MeltanoLabs / tap-bigquery

Other
1 stars 3 forks source link

Support configuring a destination for large result sets #18

Open edgarrmondragon opened 8 months ago

edgarrmondragon commented 8 months ago

BigQuery queries have a limited response size^1 so syncs may fail when a large response is generated.

The python-bigquery-sqlalchemy^2 library supports passing a destination query parameter so the fix for this probably involves adding a new setting (e.g. destination_table) and passing that to the SQLAlchemy URL construction in

https://github.com/MeltanoLabs/tap-bigquery/blob/0e37a0fe3e28d85628e60d8e8928e76eff862e1b/tap_bigquery/connector.py#L45-L47

The string in question is a fully qualified table, e.g. different-project.different-dataset.table.

AlejandroUPC commented 4 months ago

Hello @edgarrmondragon I will happily work on this I am just a bit lost and I do not really understand the issue, how would destination solve this?
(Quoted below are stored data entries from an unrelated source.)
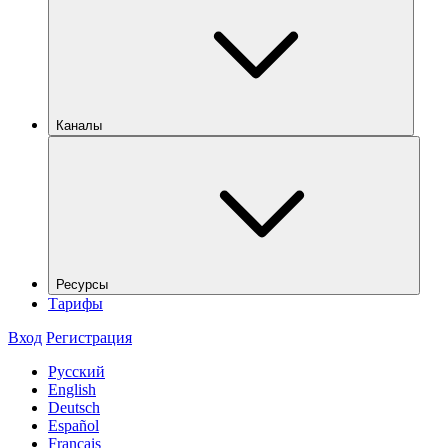
Каналы
Ресурсы
Тарифы
Вход
Регистрация
Русский
English
Deutsch
Español
Français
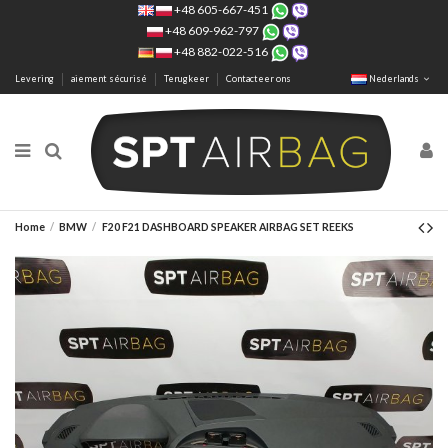
+48 605-667-451
+48 609-962-797
+48 882-022-516
Levering
aiement sécurisé
Terugkeer
Contacteer ons
Nederlands
Home
BMW
F20 F21 DASHBOARD SPEAKER AIRBAG SET REEKS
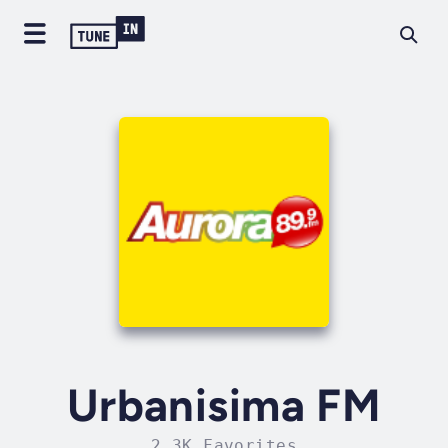
Urbanisima FM
2.3K Favorites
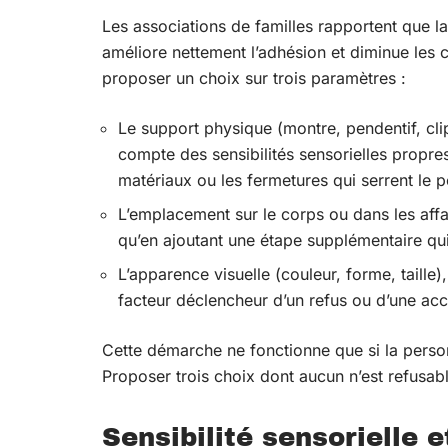
Les associations de familles rapportent que l
améliore nettement l’adhésion et diminue les co
proposer un choix sur trois paramètres :
Le support physique (montre, pendentif, cl
compte des sensibilités sensorielles propr
matériaux ou les fermetures qui serrent le p
L’emplacement sur le corps ou dans les affair
qu’en ajoutant une étape supplémentaire qu
L’apparence visuelle (couleur, forme, taille
facteur déclencheur d’un refus ou d’une ac
Cette démarche ne fonctionne que si la person
Proposer trois choix dont aucun n’est refusab
Sensibilité sensorielle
Also tagging @pnadolny13 to understand why it was decided to go w/ sqlalchemy instead of using standard google.cloud bigquery client?
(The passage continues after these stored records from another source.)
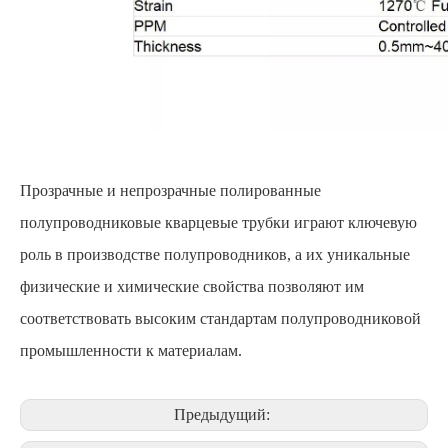
Прозрачные и непрозрачные полированные
полупроводниковые кварцевые трубки играют ключевую
роль в производстве полупроводников, а их уникальные
физические и химические свойства позволяют им
соответствовать высоким стандартам полупроводниковой
промышленности к материалам.
Предыдущий:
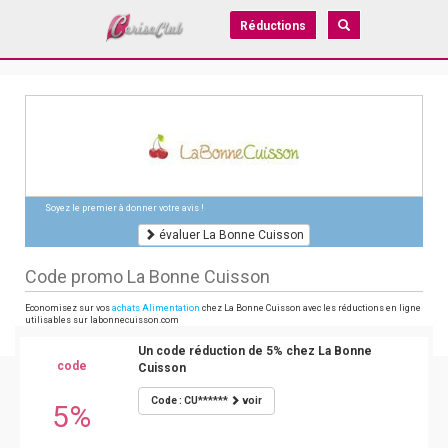
Réductions
Soyez le premier à donner votre avis !
évaluer La Bonne Cuisson
Code promo La Bonne Cuisson
Economisez sur vos
achats Alimentation
chez La Bonne Cuisson avec les réductions en ligne
utilisables sur labonnecuisson.com
Un code réduction de 5% chez La Bonne
code
Cuisson
Code : CU******
voir
5%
edgarrmondragon commented 4 months ago

Hello @edgarrmondragon I will happily work on this I am just a bit lost and I do not really understand the issue

@AlejandroUPC You might wanna read through https://cloud.google.com/bigquery/docs/writing-results#large-results.

Have you run into this issue?

ReubenFrankel commented 4 weeks ago

Would #24 cover this?